[Provided passage — start]

# Gopro Camera Alternative



## Shimsman (Jan 2, 2013)

Hi everyone,

Pretty new to this forum and have lurked for a while, I've been going out a bit lately and have been looking at outfitting my yak with a camera

The Gopro and Sony cams, while really nice, are way out of my price range so i've been looking at this: http://www.jaycar.com.au/productView.asp?ID=QC8018
I'ts the 720P IPx8 camera sold at Jaycar stores; the spec looks respectable for the money and i'm giving it serious thought about buying one and finding a way to mount it.
The battery life at max resolution is an hour, which is on par with the entry level gopro so that's a plus, but i can't understand the other specs that well.

My only concerns are whether it will work well for underwater shots, the specs say that in dark conditions, the frame rate will drop; also, mounting it will be a bit of a challenge,
but i think a railblaza or geartrak will probably do the trick.

I'm a bit stuck here, the main questions being: 
is the cam worth it?
what mounting position is most diverse, allowing me to get under/above water shots?
Is there any way to charge it while in the yak?

Not sure if i'm in the right part of the forum, feel free to move this and thanks for your help in advance!


----------



## Shimsman (Jan 2, 2013)

That looks really good Tonystott!

How is yours mounted? did you need to drill out the hull or mod it?

Good to know they keep water out, that was a concern that crossed my mind at that price.


----------



## bildad (Jun 20, 2011)

Don't buy one yet, Kogan are about to release their own action cam which will be waterproof, remote control and boasts a 12megapixel cmos camera which is what GoPro has. They will have 2 editions Black and Silver 2.5 hours battery life.
The Black edition has a few extra mounts, windscreen suction cup, handle bar mount and helmet mount 1080P for $139
The Silver Edition is $119
wait for the reviews before you buy but I reckon it will be pretty good.
http://www.kogan.com/au/buy/kogan-full- ... k-edition/
I have been using AEE SD21 Magicam 4.5 hours battery life with the piggyback battery on. which has most of the features as the GoPro Black edition I paid $169 delivered and is bloody awesome!

[Provided passage — finish]
[Dataset extract — start]

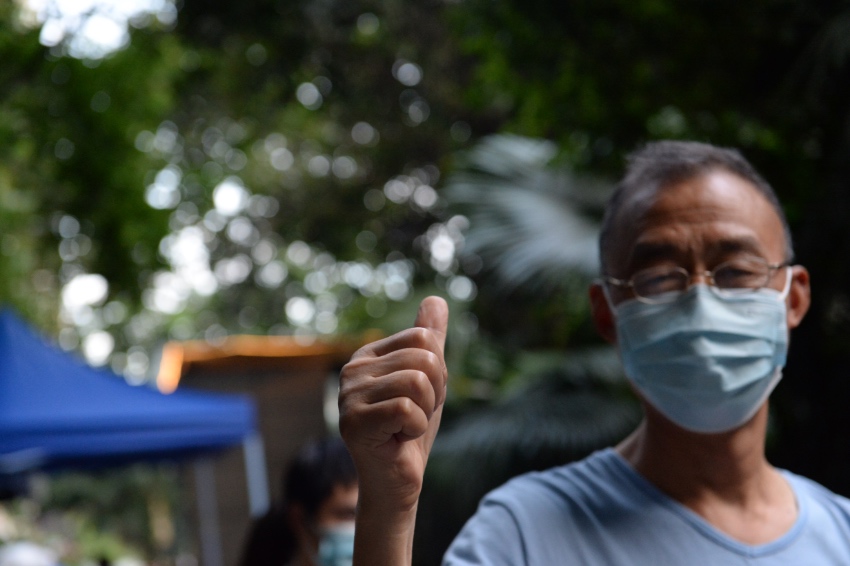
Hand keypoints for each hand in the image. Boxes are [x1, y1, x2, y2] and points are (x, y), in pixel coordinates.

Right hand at [339, 296, 448, 512]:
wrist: (397, 480)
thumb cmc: (410, 430)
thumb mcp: (428, 380)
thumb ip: (429, 341)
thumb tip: (436, 299)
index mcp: (370, 354)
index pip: (425, 338)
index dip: (439, 372)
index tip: (421, 397)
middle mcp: (354, 368)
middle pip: (425, 358)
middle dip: (434, 394)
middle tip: (413, 415)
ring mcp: (348, 394)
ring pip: (417, 383)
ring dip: (423, 413)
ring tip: (403, 427)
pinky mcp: (352, 422)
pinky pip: (406, 409)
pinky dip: (414, 429)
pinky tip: (396, 439)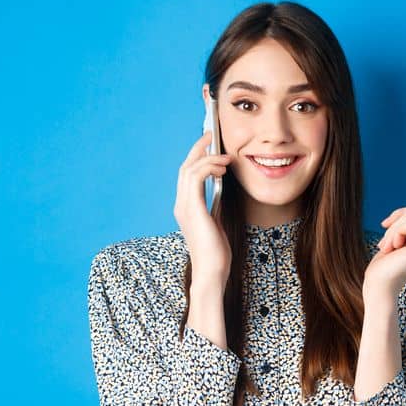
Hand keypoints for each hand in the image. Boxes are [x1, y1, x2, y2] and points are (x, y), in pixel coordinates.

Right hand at [175, 86, 232, 280]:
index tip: (213, 144)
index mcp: (187, 206)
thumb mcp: (218, 221)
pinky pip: (195, 178)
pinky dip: (208, 167)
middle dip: (199, 147)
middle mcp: (181, 203)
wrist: (213, 272)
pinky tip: (223, 167)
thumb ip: (216, 203)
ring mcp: (184, 206)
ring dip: (206, 156)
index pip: (188, 173)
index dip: (198, 156)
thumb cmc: (218, 252)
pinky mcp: (191, 209)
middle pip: (185, 166)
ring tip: (224, 152)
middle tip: (214, 134)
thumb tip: (223, 186)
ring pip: (188, 169)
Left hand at [366, 203, 405, 299]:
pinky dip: (395, 232)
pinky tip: (393, 248)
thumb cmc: (387, 262)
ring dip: (393, 229)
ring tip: (389, 247)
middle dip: (397, 222)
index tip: (391, 237)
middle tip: (388, 243)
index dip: (401, 217)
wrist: (379, 284)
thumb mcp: (403, 236)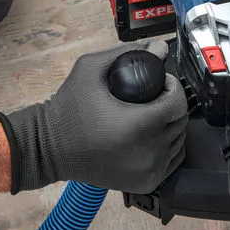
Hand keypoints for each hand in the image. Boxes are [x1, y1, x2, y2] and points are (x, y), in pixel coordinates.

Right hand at [0, 40, 187, 193]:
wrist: (49, 149)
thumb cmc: (68, 109)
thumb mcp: (90, 68)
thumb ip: (125, 52)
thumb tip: (157, 47)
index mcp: (139, 125)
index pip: (178, 102)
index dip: (172, 87)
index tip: (159, 82)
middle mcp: (149, 152)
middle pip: (180, 121)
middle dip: (171, 104)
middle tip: (153, 96)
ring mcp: (149, 170)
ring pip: (179, 141)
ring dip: (170, 124)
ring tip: (150, 115)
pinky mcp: (146, 182)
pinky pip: (172, 160)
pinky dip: (168, 146)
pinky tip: (150, 135)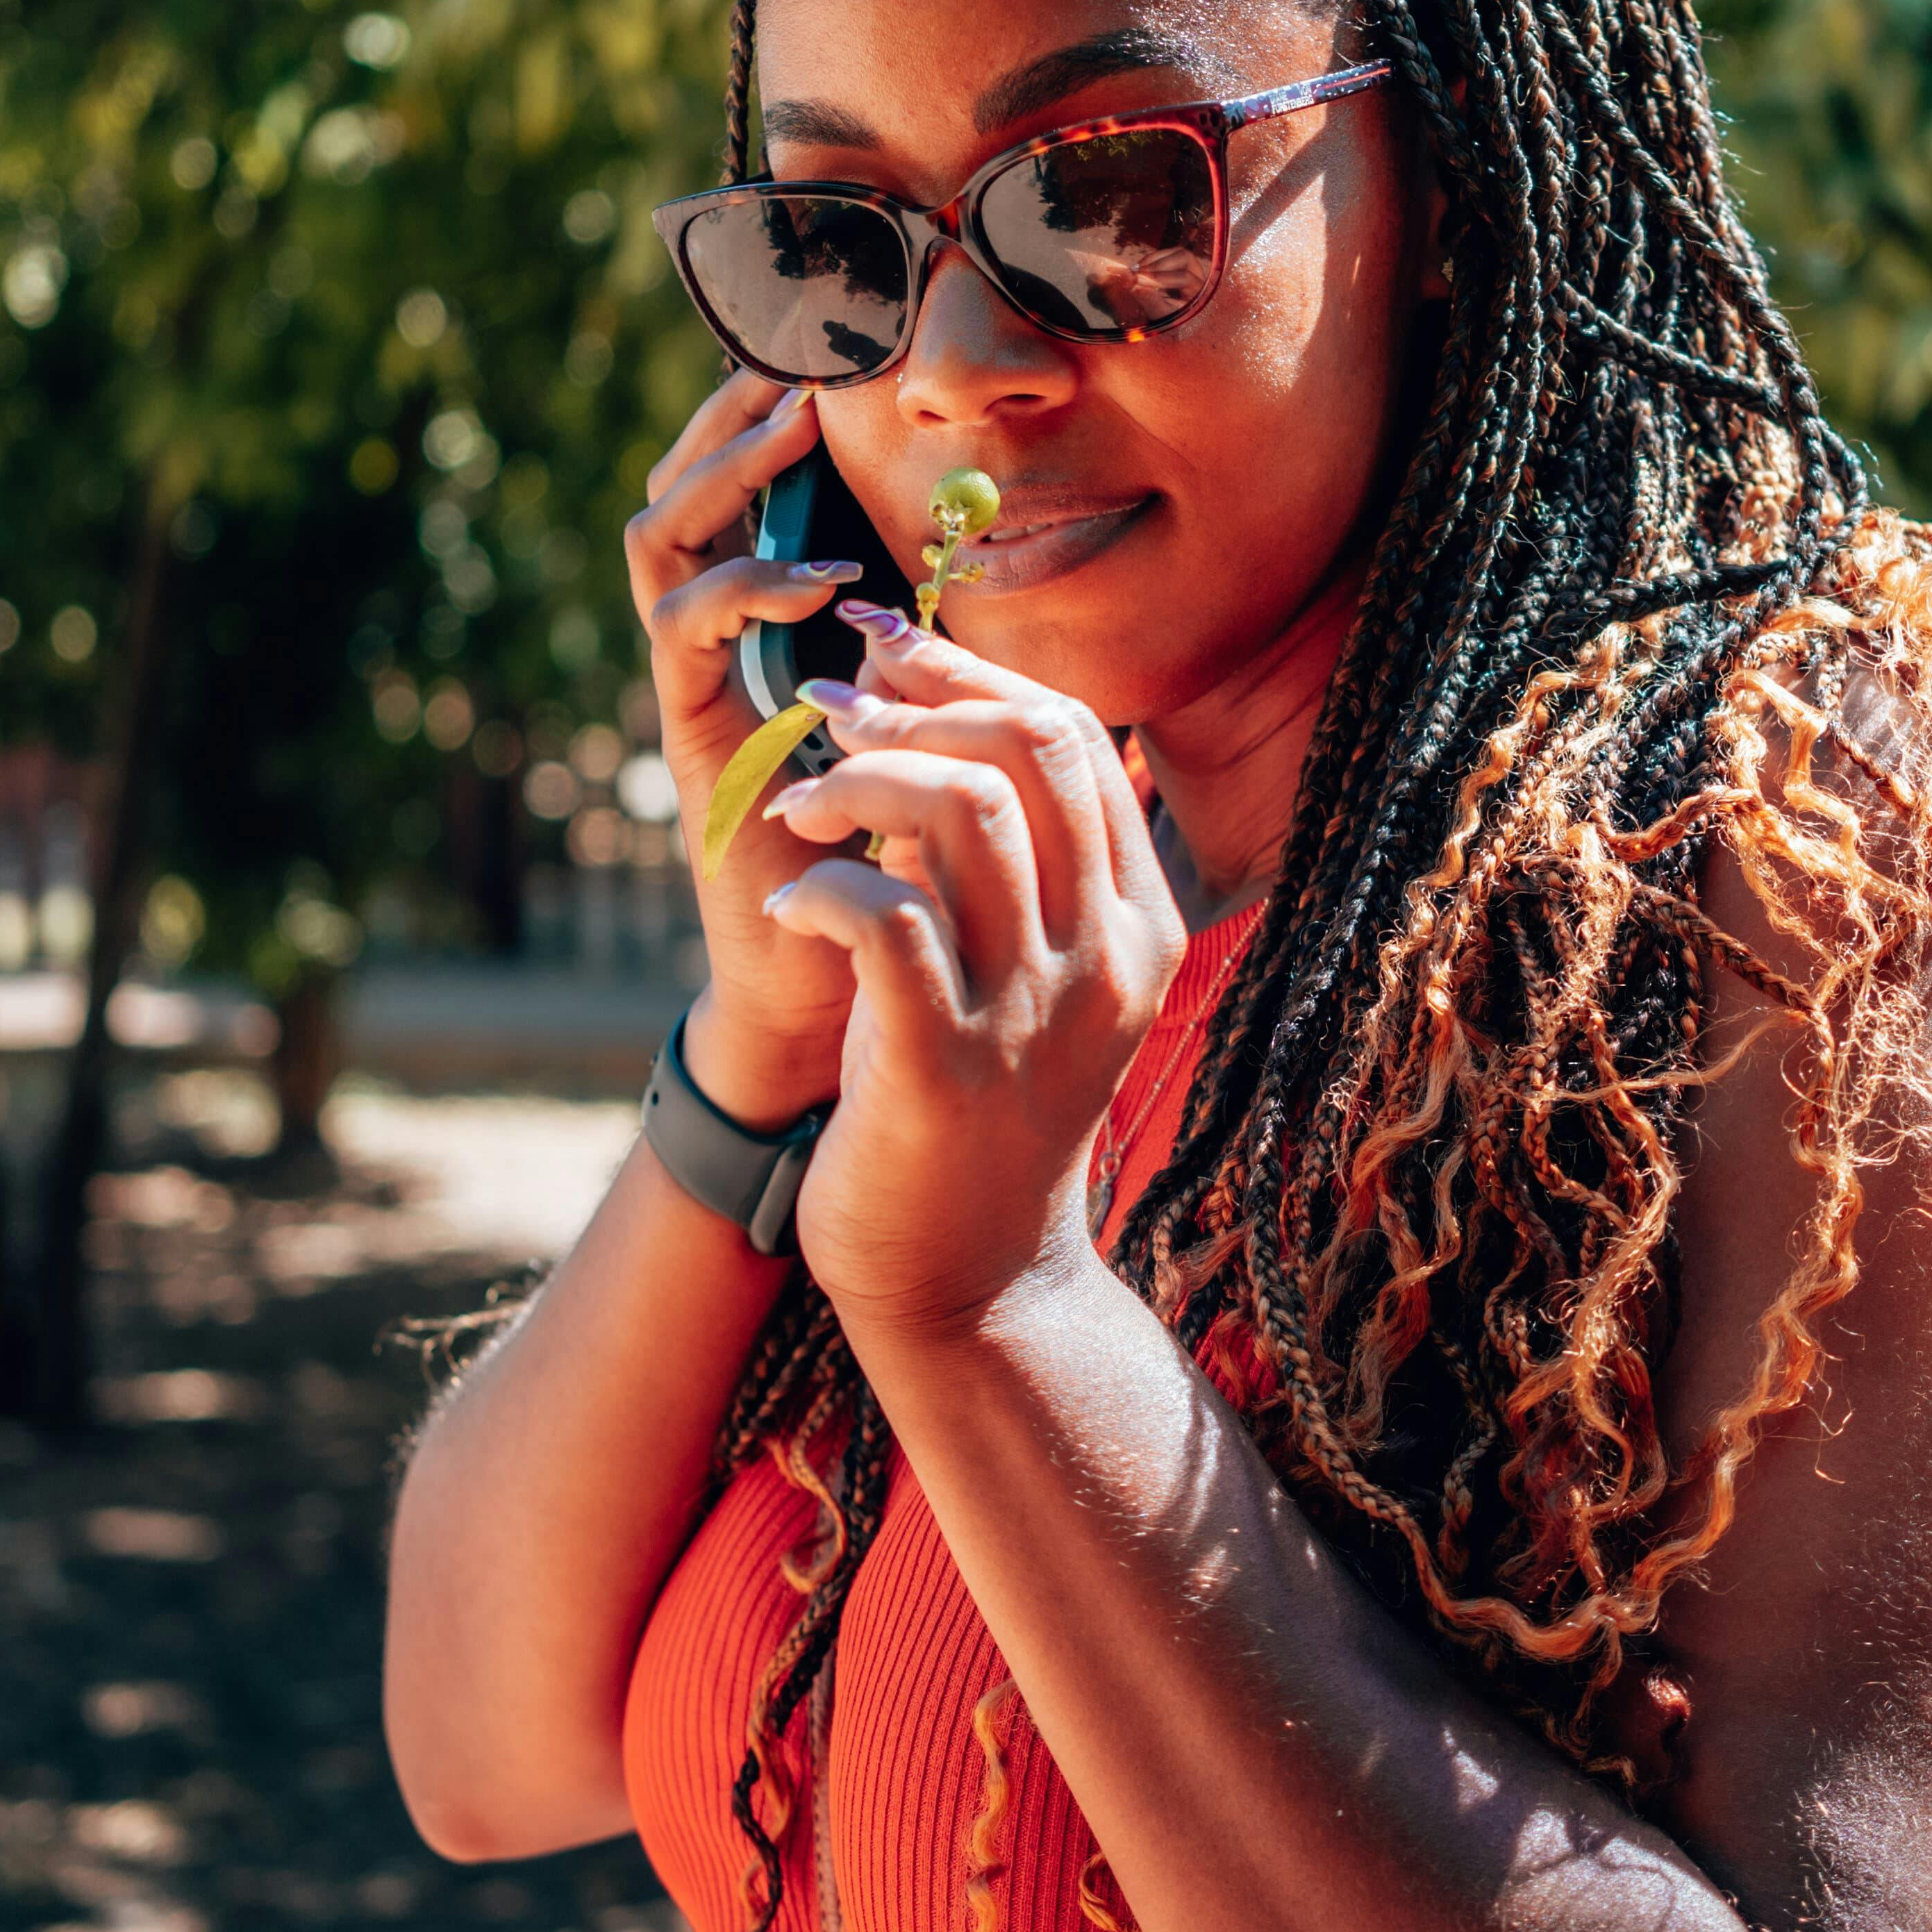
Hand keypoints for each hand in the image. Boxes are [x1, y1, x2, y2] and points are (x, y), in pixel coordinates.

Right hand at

[Dataset extract — finish]

Action item: In the GoPro alternative thread, how much does the Black edition of the Kogan action cam cost?

Written answer: $139